Other countries and organizations have since launched similar programs. In Rwanda, where 75 percent of people live in homes with dirt floors, the organization EarthEnable uses a specially designed flaxseed oil sealant to seal dirt floors for less than half the cost of a concrete floor.

Perhaps the most common focus of housing improvements to impact health focuses on clean water and improved sanitation. Exemplars in Global Health researchers found that Senegal was able to reduce its childhood stunting rates, in part, by improving household access to clean water and improved sanitation. Specifically, the government created a national fund to subsidize poor people’s connections to the sanitation system. The program helped improve housing, especially in Senegal’s urban areas—extending water supply services to about one million people.

National malaria programs around the world have also focused on home design as a malaria reduction tool. The Roll Back Malaria campaign along with the UNDP and UN Habitat said in a joint statement in 2015 that “there is compelling evidence that housing improvements enhance protection of residents from vector‐borne diseases. The protective effect of preventing malaria mosquitoes from entering houses and biting people as they sleep, such as by closing eaves and installing ceilings or by screening doors and windows, has been established in many settings. Likewise, improvements such as metal roofs and sealed walls that reduce harborages with favorable micro-climates for indoor resting vectors, may also reduce … the local vector population.”

The Kenyan government is also working with partners to develop housing designs that can help prevent malaria and bring those designs to market.

Today, COVID is prompting urban planners, builders, and community leaders to take another look at opportunities to minimize “the demons of density” in informal settlements. “This pandemic has made housing problems more obvious,” said Lizan Kuster, Associate Director of Entrepreneurship and Innovation for Habitat for Humanity’s Terwilliger Center for Innovation in Shelter. “As a result, there is more willingness to pilot and scale innovations to address those problems, both within government and within the private sector.”

For example, the low-income housing sector in Brazil is experimenting with new building materials that stop disease transmission including carpets that kill germs. Other “ambitious and audacious housing technologies are currently being developed and piloted,” said Andre Nogueira, Co-founder of the Design Lab and Associate Researcher and Instructor at the Harvard T.H. Chan School of Public Health. “Already, we can see HVAC technology that was one reserved only for hospitals and is now accessible everywhere. Technology comes in response to specific challenges. COVID is seeding innovations related to air quality.”
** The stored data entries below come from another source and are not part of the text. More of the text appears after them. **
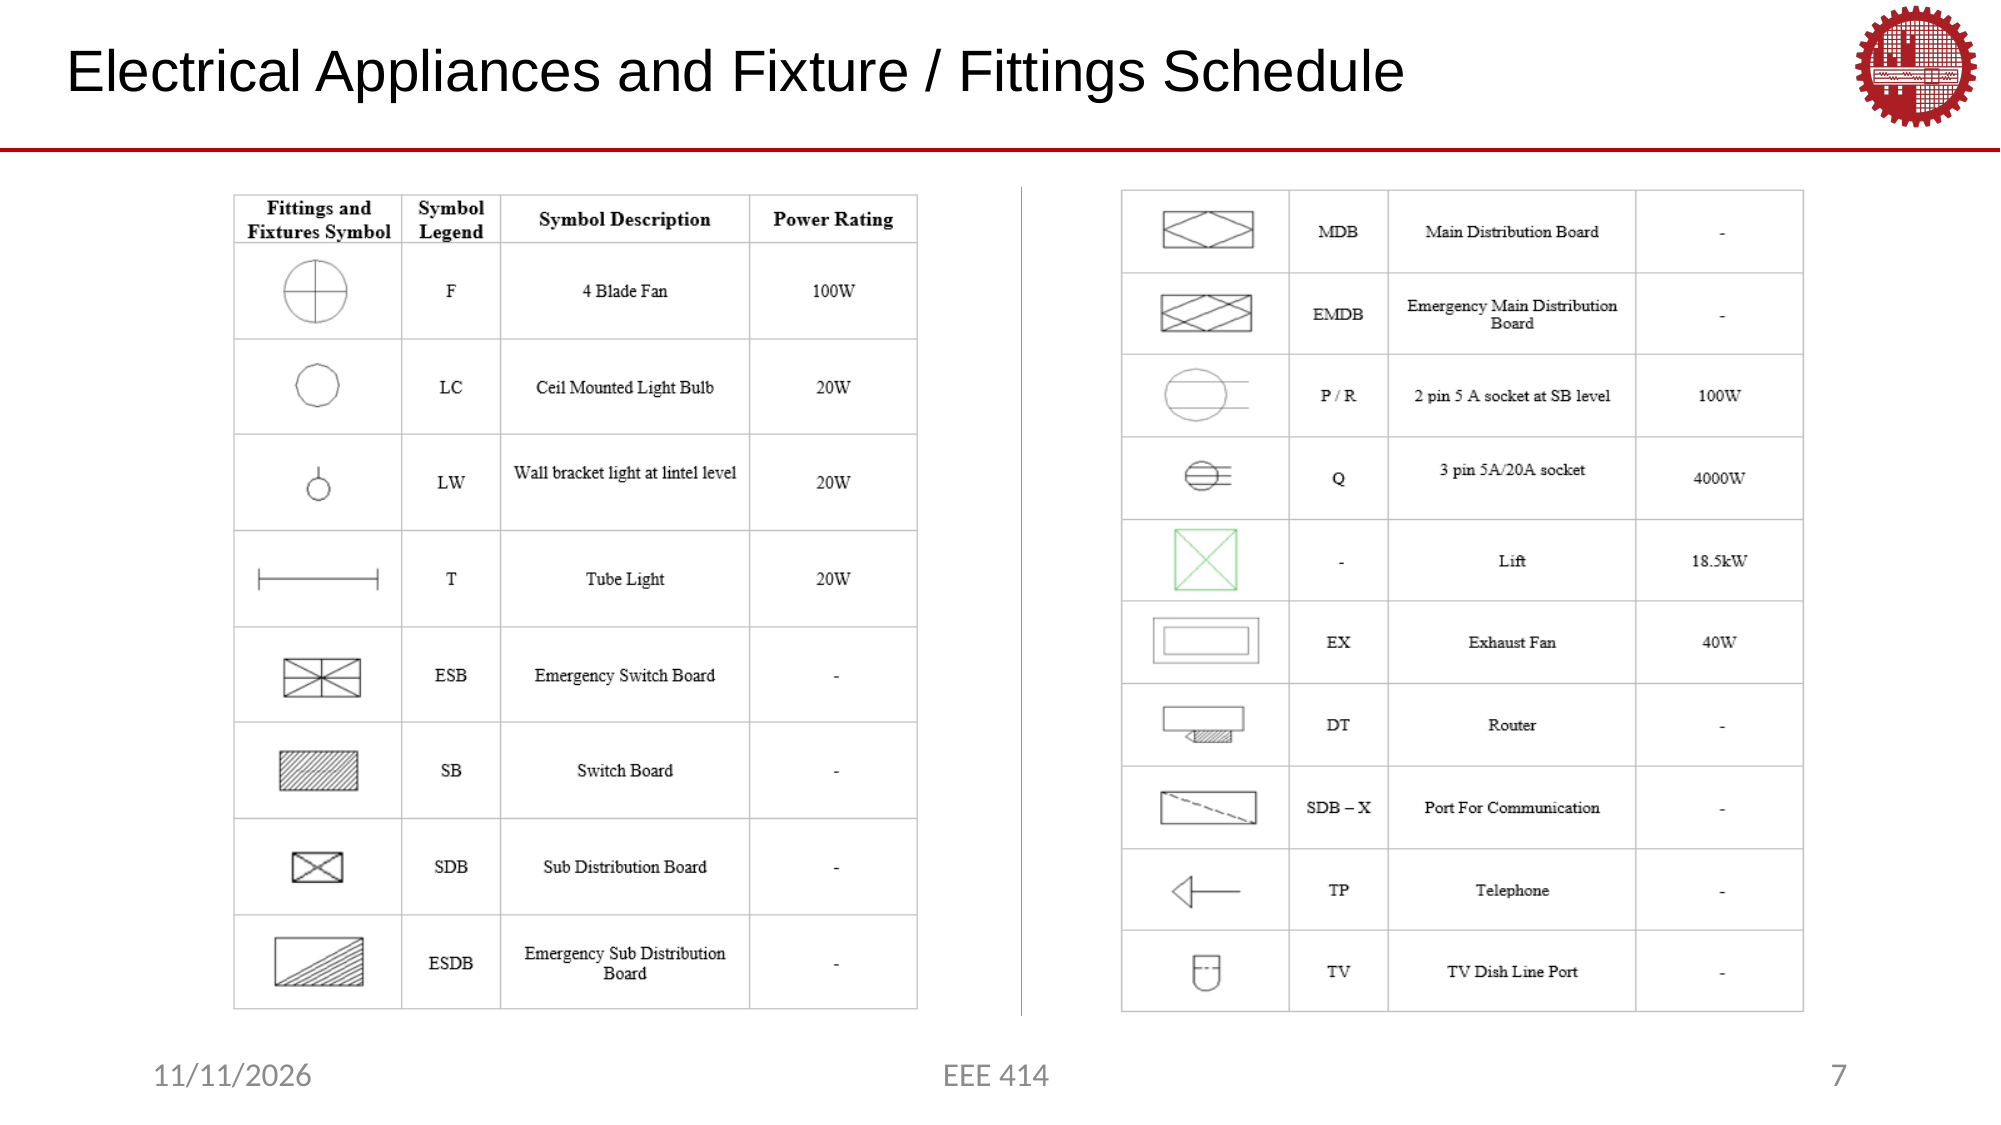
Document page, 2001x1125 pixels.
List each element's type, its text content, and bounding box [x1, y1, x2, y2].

footer EEE 414 [662, 1042, 1338, 1103]
picture [1854, 4, 1978, 128]
picture [226, 187, 928, 1017]
text_box Electrical Appliances and Fixture / Fittings Schedule [51, 25, 1474, 149]
picture [1111, 176, 1813, 1021]
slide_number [137, 1042, 588, 1103]
slide_number 7 [1412, 1042, 1863, 1103]
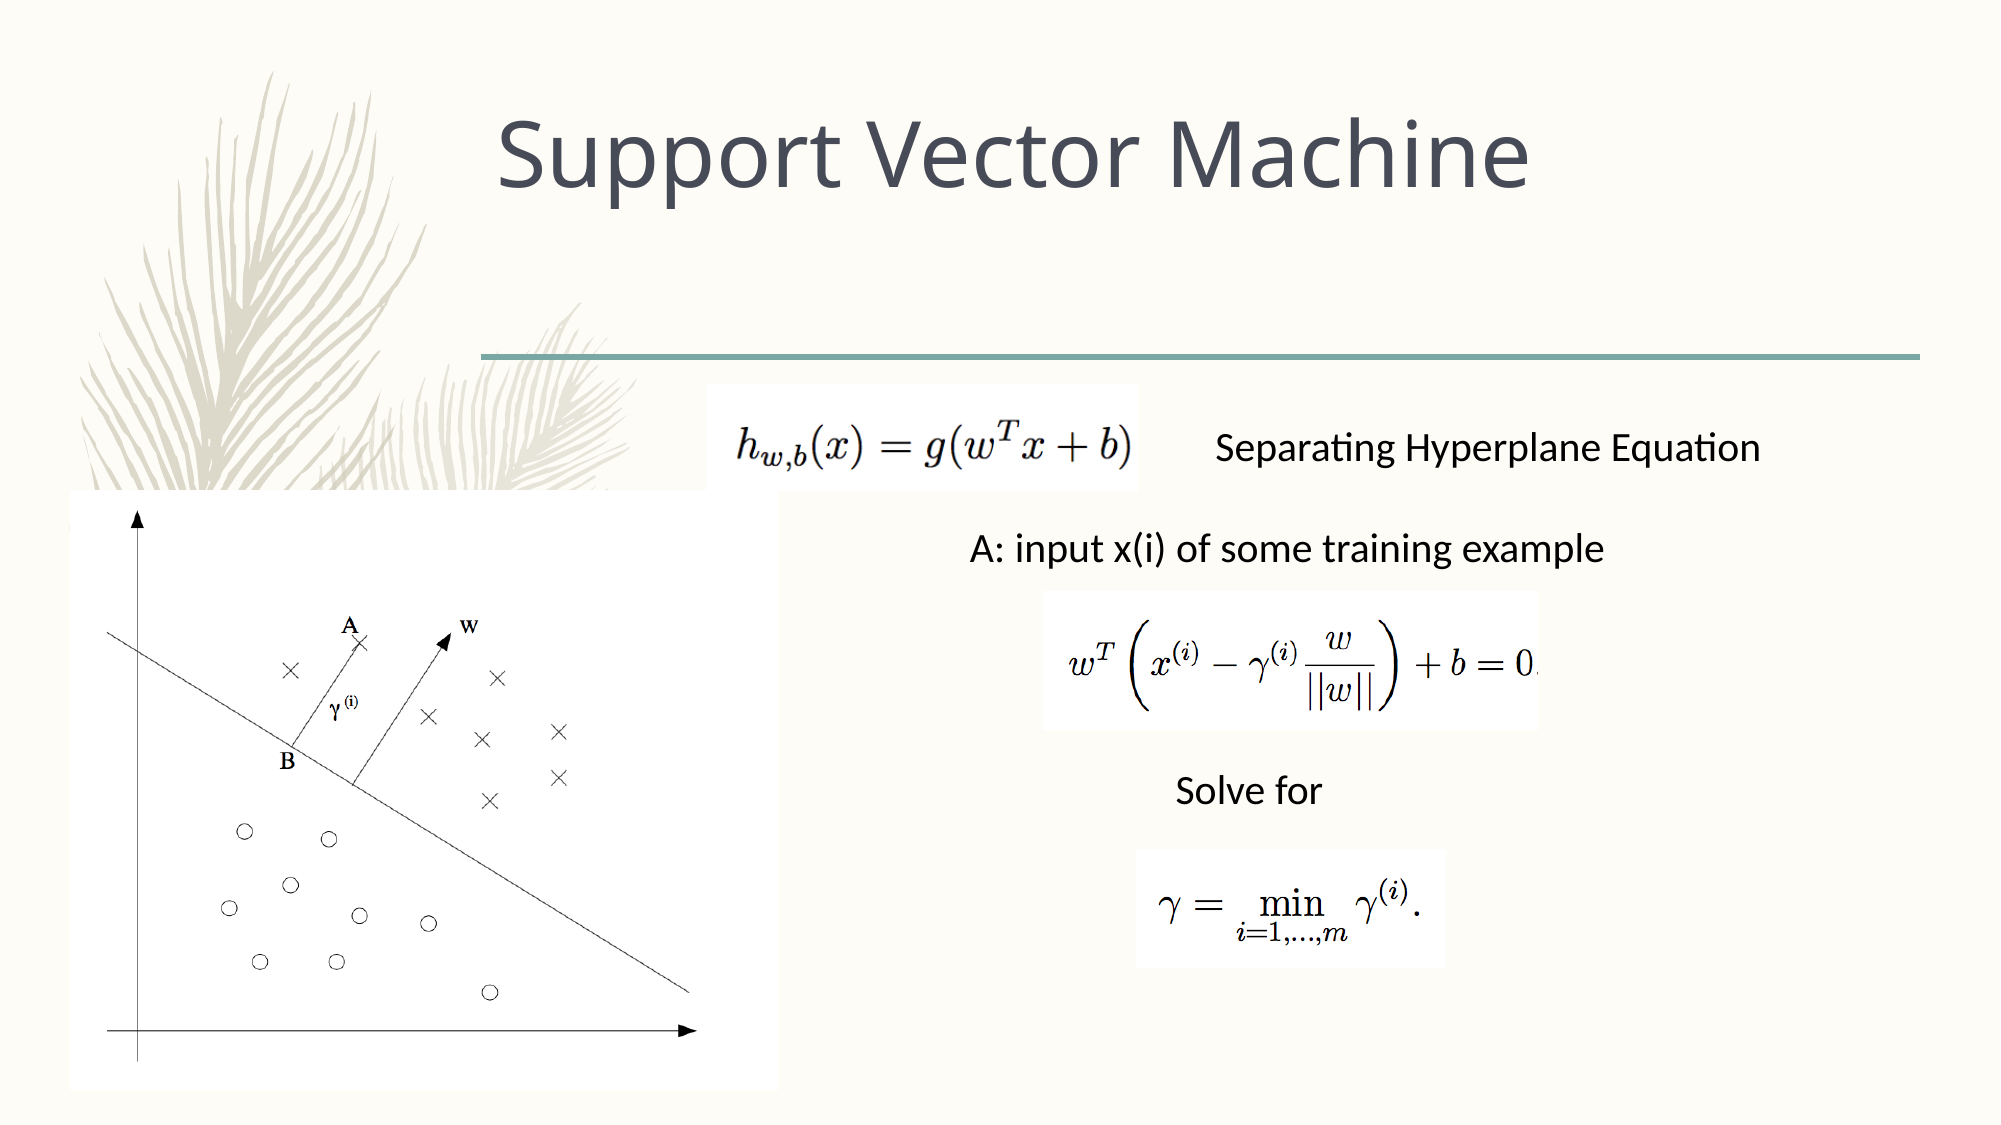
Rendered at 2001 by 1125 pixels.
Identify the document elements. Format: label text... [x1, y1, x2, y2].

picture [1043, 591, 1539, 730]
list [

The diverse innovations currently being developed recognize that most low-income families in LMICs build their homes incrementally. This provides an opportunity to improve health outcomes by innovating on one particular product used in housing construction. For example, explained Ela Hefler, Communications Manager at Terwilliger Center for Innovation in Shelter, India’s ReMaterials Mod Roofing has created roof panels (and financing to make them affordable) that reduce indoor temperatures by more than 18 degrees – a huge health benefit when six people are trapped in a small hut during a lockdown. Other innovations include ZilperTrenchless, which is working to make clean water more accessible.

This is to say nothing of the efforts by informal settlement residents themselves to organize improvements to water and sanitation in response to COVID. These residents recognize that, as Sara Van Belle of the Department of Public Health, Institute of Tropical Medicine, Antwerp, and her co-authors wrote in an article in the International Journal for Equity in Health that "favelas, barrios, slums and shantytowns seem to be the Achilles heel of many health systems.”